(Stored items)
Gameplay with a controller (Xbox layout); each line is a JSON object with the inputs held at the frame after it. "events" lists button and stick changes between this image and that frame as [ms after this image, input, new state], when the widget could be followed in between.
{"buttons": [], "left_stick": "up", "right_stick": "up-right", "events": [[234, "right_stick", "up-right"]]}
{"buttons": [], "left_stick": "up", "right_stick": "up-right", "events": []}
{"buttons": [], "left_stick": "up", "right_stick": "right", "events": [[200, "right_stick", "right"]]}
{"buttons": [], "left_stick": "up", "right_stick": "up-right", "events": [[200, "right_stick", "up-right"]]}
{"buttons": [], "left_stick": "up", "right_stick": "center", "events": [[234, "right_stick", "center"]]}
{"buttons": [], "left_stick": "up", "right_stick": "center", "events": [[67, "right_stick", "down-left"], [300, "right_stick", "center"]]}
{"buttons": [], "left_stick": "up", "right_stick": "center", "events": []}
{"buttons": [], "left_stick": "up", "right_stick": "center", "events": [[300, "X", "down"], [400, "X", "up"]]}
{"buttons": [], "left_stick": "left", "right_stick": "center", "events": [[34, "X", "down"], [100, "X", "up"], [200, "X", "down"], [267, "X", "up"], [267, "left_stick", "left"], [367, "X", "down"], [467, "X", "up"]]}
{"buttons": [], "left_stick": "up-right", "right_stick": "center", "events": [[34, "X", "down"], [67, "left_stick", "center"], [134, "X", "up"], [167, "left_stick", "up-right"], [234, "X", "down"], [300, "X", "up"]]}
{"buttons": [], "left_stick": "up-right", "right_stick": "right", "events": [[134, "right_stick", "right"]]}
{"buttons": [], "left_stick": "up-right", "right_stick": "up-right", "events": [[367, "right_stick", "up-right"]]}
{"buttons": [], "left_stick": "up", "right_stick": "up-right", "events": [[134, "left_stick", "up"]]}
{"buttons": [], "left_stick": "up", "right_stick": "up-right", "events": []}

• Work instruction
Repeat the entries shown above, every one, word for word.

• Solution to this problem
Gameplay with a controller (Xbox layout); each line is a JSON object with the inputs held at the frame after it. "events" lists button and stick changes between this image and that frame as [ms after this image, input, new state], when the widget could be followed in between.
{"buttons": [], "left_stick": "up", "right_stick": "up-right", "events": [[234, "right_stick", "up-right"]]}
{"buttons": [], "left_stick": "up", "right_stick": "up-right", "events": []}
{"buttons": [], "left_stick": "up", "right_stick": "right", "events": [[200, "right_stick", "right"]]}
{"buttons": [], "left_stick": "up", "right_stick": "up-right", "events": [[200, "right_stick", "up-right"]]}
{"buttons": [], "left_stick": "up", "right_stick": "center", "events": [[234, "right_stick", "center"]]}
{"buttons": [], "left_stick": "up", "right_stick": "center", "events": [[67, "right_stick", "down-left"], [300, "right_stick", "center"]]}
{"buttons": [], "left_stick": "up", "right_stick": "center", "events": []}
{"buttons": [], "left_stick": "up", "right_stick": "center", "events": [[300, "X", "down"], [400, "X", "up"]]}
{"buttons": [], "left_stick": "left", "right_stick": "center", "events": [[34, "X", "down"], [100, "X", "up"], [200, "X", "down"], [267, "X", "up"], [267, "left_stick", "left"], [367, "X", "down"], [467, "X", "up"]]}
{"buttons": [], "left_stick": "up-right", "right_stick": "center", "events": [[34, "X", "down"], [67, "left_stick", "center"], [134, "X", "up"], [167, "left_stick", "up-right"], [234, "X", "down"], [300, "X", "up"]]}
{"buttons": [], "left_stick": "up-right", "right_stick": "right", "events": [[134, "right_stick", "right"]]}
{"buttons": [], "left_stick": "up-right", "right_stick": "up-right", "events": [[367, "right_stick", "up-right"]]}
{"buttons": [], "left_stick": "up", "right_stick": "up-right", "events": [[134, "left_stick", "up"]]}
{"buttons": [], "left_stick": "up", "right_stick": "up-right", "events": []}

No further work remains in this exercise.